* [About this task] Provide a character-exact reproduction of the lines from the line with "463 462 3014.3" to the end of the entries.

-=-=-

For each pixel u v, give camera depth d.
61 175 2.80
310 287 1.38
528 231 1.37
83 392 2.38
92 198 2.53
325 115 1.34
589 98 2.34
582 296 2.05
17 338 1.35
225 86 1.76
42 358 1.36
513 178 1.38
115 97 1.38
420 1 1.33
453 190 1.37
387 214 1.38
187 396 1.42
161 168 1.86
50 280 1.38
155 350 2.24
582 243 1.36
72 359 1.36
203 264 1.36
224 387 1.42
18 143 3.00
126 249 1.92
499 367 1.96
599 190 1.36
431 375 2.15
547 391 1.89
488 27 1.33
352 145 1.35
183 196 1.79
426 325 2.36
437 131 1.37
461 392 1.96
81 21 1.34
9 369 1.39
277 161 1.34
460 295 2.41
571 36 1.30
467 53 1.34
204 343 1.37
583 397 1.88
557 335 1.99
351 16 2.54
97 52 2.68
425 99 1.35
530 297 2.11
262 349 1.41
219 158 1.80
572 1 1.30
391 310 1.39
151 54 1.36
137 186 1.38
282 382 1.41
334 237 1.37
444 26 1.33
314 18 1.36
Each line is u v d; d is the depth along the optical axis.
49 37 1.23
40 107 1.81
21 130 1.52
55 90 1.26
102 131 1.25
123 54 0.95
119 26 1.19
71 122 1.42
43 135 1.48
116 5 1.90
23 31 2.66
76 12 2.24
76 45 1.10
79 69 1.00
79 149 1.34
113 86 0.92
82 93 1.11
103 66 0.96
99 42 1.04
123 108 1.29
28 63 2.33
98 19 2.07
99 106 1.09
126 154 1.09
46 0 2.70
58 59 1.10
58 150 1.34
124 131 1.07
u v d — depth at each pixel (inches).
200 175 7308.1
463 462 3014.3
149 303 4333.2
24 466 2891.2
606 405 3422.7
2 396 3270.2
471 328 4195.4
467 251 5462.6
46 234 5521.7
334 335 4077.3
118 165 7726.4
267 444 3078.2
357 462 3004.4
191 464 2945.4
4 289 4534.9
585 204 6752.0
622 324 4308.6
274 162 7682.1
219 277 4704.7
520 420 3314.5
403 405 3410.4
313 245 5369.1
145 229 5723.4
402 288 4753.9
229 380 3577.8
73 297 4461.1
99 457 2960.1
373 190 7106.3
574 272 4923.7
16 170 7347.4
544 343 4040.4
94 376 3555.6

-=-=-

* [Output]
463 462 3014.3
149 303 4333.2
24 466 2891.2
606 405 3422.7
2 396 3270.2
471 328 4195.4
467 251 5462.6
46 234 5521.7
334 335 4077.3
118 165 7726.4
267 444 3078.2
357 462 3004.4
191 464 2945.4
4 289 4534.9
585 204 6752.0
622 324 4308.6
274 162 7682.1
219 277 4704.7
520 420 3314.5
403 405 3410.4
313 245 5369.1
145 229 5723.4
402 288 4753.9
229 380 3577.8
73 297 4461.1
99 457 2960.1
373 190 7106.3
574 272 4923.7
16 170 7347.4
544 343 4040.4
94 376 3555.6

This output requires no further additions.